**PROBLEM TO SOLVE**
Nothing in the entries may be dropped: restate them word for word.

**DATA SHOWN**
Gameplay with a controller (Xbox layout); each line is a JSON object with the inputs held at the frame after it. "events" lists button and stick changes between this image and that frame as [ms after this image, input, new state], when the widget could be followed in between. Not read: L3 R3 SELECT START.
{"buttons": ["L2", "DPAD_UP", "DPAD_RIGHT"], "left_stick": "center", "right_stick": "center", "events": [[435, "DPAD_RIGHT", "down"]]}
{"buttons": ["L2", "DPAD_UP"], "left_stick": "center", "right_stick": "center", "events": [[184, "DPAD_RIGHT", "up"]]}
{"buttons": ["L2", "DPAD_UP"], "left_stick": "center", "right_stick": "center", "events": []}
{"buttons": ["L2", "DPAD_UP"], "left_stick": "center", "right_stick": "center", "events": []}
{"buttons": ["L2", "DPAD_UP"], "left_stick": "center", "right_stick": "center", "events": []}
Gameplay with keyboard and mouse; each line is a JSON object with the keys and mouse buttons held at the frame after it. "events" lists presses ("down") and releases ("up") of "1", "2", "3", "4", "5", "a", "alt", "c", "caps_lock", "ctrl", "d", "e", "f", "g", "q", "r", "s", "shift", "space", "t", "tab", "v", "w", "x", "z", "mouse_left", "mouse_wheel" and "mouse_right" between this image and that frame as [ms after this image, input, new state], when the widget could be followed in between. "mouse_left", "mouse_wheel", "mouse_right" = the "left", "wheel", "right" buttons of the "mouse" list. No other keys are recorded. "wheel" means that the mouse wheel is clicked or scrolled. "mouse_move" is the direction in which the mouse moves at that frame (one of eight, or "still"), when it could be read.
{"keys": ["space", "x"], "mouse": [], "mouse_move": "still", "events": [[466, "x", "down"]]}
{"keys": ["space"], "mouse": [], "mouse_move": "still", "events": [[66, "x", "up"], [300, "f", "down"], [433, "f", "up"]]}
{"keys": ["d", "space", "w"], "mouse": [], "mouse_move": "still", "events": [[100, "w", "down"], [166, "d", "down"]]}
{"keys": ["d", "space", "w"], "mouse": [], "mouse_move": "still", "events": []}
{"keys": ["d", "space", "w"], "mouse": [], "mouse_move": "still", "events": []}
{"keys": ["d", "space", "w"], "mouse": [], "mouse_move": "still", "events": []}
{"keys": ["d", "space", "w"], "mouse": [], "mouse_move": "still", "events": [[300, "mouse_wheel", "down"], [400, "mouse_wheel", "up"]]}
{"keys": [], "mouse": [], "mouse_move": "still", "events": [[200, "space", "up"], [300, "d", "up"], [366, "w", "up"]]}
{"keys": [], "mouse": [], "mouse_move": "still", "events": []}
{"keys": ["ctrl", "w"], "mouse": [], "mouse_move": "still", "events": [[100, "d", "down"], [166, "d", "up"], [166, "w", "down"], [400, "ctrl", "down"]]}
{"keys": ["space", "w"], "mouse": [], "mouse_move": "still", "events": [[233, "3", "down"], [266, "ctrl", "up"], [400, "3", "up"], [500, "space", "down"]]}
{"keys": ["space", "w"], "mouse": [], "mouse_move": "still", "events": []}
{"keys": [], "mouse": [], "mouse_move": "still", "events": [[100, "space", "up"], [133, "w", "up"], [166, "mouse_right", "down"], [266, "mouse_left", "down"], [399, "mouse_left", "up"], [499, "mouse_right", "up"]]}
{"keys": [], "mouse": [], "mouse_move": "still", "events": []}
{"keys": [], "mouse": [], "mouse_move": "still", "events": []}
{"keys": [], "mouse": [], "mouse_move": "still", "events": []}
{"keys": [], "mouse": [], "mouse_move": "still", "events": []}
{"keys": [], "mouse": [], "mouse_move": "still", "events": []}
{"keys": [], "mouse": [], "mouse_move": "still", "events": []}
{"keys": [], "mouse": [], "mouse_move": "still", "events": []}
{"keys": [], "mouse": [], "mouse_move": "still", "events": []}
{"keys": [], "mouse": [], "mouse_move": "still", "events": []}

**EXPECTED ANSWER**
Gameplay with a controller (Xbox layout); each line is a JSON object with the inputs held at the frame after it. "events" lists button and stick changes between this image and that frame as [ms after this image, input, new state], when the widget could be followed in between. Not read: L3 R3 SELECT START.
{"buttons": ["L2", "DPAD_UP", "DPAD_RIGHT"], "left_stick": "center", "right_stick": "center", "events": [[435, "DPAD_RIGHT", "down"]]}
{"buttons": ["L2", "DPAD_UP"], "left_stick": "center", "right_stick": "center", "events": [[184, "DPAD_RIGHT", "up"]]}
{"buttons": ["L2", "DPAD_UP"], "left_stick": "center", "right_stick": "center", "events": []}
{"buttons": ["L2", "DPAD_UP"], "left_stick": "center", "right_stick": "center", "events": []}
{"buttons": ["L2", "DPAD_UP"], "left_stick": "center", "right_stick": "center", "events": []}
Gameplay with keyboard and mouse; each line is a JSON object with the keys and mouse buttons held at the frame after it. "events" lists presses ("down") and releases ("up") of "1", "2", "3", "4", "5", "a", "alt", "c", "caps_lock", "ctrl", "d", "e", "f", "g", "q", "r", "s", "shift", "space", "t", "tab", "v", "w", "x", "z", "mouse_left", "mouse_wheel" and "mouse_right" between this image and that frame as [ms after this image, input, new state], when the widget could be followed in between. "mouse_left", "mouse_wheel", "mouse_right" = the "left", "wheel", "right" buttons of the "mouse" list. No other keys are recorded. "wheel" means that the mouse wheel is clicked or scrolled. "mouse_move" is the direction in which the mouse moves at that frame (one of eight, or "still"), when it could be read.
{"keys": ["space", "x"], "mouse": [], "mouse_move": "still", "events": [[466, "x", "down"]]}
{"keys": ["space"], "mouse": [], "mouse_move": "still", "events": [[66, "x", "up"], [300, "f", "down"], [433, "f", "up"]]}
{"keys": ["d", "space", "w"], "mouse": [], "mouse_move": "still", "events": [[100, "w", "down"], [166, "d", "down"]]}
{"keys": ["d", "space", "w"], "mouse": [], "mouse_move": "still", "events": []}
{"keys": ["d", "space", "w"], "mouse": [], "mouse_move": "still", "events": []}
{"keys": ["d", "space", "w"], "mouse": [], "mouse_move": "still", "events": []}
{"keys": ["d", "space", "w"], "mouse": [], "mouse_move": "still", "events": [[300, "mouse_wheel", "down"], [400, "mouse_wheel", "up"]]}
{"keys": [], "mouse": [], "mouse_move": "still", "events": [[200, "space", "up"], [300, "d", "up"], [366, "w", "up"]]}
{"keys": [], "mouse": [], "mouse_move": "still", "events": []}
{"keys": ["ctrl", "w"], "mouse": [], "mouse_move": "still", "events": [[100, "d", "down"], [166, "d", "up"], [166, "w", "down"], [400, "ctrl", "down"]]}
{"keys": ["space", "w"], "mouse": [], "mouse_move": "still", "events": [[233, "3", "down"], [266, "ctrl", "up"], [400, "3", "up"], [500, "space", "down"]]}
{"keys": ["space", "w"], "mouse": [], "mouse_move": "still", "events": []}
{"keys": [], "mouse": [], "mouse_move": "still", "events": [[100, "space", "up"], [133, "w", "up"], [166, "mouse_right", "down"], [266, "mouse_left", "down"], [399, "mouse_left", "up"], [499, "mouse_right", "up"]]}
{"keys": [], "mouse": [], "mouse_move": "still", "events": []}
{"keys": [], "mouse": [], "mouse_move": "still", "events": []}
{"keys": [], "mouse": [], "mouse_move": "still", "events": []}
{"keys": [], "mouse": [], "mouse_move": "still", "events": []}
{"keys": [], "mouse": [], "mouse_move": "still", "events": []}
{"keys": [], "mouse": [], "mouse_move": "still", "events": []}
{"keys": [], "mouse": [], "mouse_move": "still", "events": []}
{"keys": [], "mouse": [], "mouse_move": "still", "events": []}
{"keys": [], "mouse": [], "mouse_move": "still", "events": []}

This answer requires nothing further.